UNHCR is proud to have made its own contribution to the process of rebuilding Mozambique by helping one and a half million people to return home. We are now working, together with the government, non-governmental and international organizations to reintegrate the returnees in their communities. Mozamibque is particularly significant because it underlines the solution-oriented approach to refugee problems which UNHCR has adopted, from Central America to Cambodia, Tajikistan to Togo. We must protect those who are forced to flee, but we must also work to bring a lasting solution to their plight. As part of that strategy we have cooperated with political actors and development organizations in Mozambique to bring about a comprehensive solution for refugees and displaced persons. What better end to their suffering than voluntary repatriation in safety and dignity? What better basis for their future than sustained efforts for national reconciliation and reconstruction? However, it is a long and difficult path ahead.

Children represent hope for the future, and it is to their cause that Graça Machel has dedicated herself. Given her depth of expertise and experience, it is only fitting that she should have been appointed to lead the UN Study on the Impact of Armed Conflict on Children. UNHCR is pleased and privileged to assist Ms. Machel, because her tasks of improving the situation of children affected by war is directly relevant to our mandate of protecting and assisting refugee children. Armed conflict is a major cause of refugee flows, and a very high proportion of refugees are children. Often physically maimed and emotionally scarred, deprived of stable family life, education, health care or proper nutrition, refugee children are extremely vulnerable. Like other victims of war, they have a special claim on the dividends of peace. Investing in war-affected, displaced and refugee children is investing in a stable future.

Mrs. Machel recently visited the Great Lakes region of central Africa. In Kigali and Gikongoro, Goma and Butare, Mrs. Machel saw how the efforts to protect child victims of war can also help the child refugee and returnee. We in UNHCR fully share your concerns, Mrs. Machel, and support your courageous efforts to engage all parties. We must join forces to ensure that children are neither the victims nor the perpetrators of violence. We must stop the recruitment of child soldiers, and protest the detention of children in prisons. We must speak out in favour of a total ban on anti-personnel mines which maim and kill children. We must prevent the victimization of children. We must protect them in refuge and ensure that their basic material needs are met. We must support their physical and psychological recovery and social integration in post-conflict societies. We must ensure their education and teach them tolerance and respect for human rights. By doing that we lay the seeds for democracy and social harmony.
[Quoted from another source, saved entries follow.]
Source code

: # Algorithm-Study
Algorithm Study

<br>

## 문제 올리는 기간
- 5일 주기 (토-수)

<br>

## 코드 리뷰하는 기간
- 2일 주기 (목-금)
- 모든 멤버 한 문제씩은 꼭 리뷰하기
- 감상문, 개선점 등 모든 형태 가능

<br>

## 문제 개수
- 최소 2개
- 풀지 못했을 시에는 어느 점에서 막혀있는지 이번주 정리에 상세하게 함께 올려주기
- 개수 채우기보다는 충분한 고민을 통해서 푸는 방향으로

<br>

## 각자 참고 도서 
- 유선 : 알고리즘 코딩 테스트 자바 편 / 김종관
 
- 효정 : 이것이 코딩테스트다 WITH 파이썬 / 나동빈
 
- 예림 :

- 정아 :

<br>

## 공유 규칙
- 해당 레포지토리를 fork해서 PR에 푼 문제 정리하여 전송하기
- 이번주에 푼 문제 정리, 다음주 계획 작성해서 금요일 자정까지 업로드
Within its competence and area of expertise, UNHCR stands ready to do what it can to help you, Mrs. Machel, not only in conducting the study, or examining the adequacy of existing standards and activities but also eventually in implementing its recommendations. We see your work in the larger context of helping to resolve refugee problems and prevent further crises.

We are honouring you today because of your work for war-affected and refugee children. Through you we wish to highlight the tragedy of children deliberately targeted by snipers, conscripted into war or forcibly uprooted.

We are honouring you today because you personify the indomitable spirit of African women who overcome seemingly unsurmountable obstacles when faced with the trauma of war. Let us not forget that women in Africa, indeed the world over, have borne the heaviest burden of uprootedness and exile.

We are honouring you today as an activist for peace. Through you we express our solidarity with the people of Mozambique in their struggle for peace and progress. Your leadership and commitment will be a driving force in the difficult months and years ahead. I hope that our award will be an encouragement and a token of our appreciation as you move ahead.

We are honouring you today because you are a worthy heir to Nansen's humanitarian spirit. Like Nansen himself, you have been untiring in your search for solutions to human suffering.

I now have the honour to present the Nansen Medal to Graça Machel.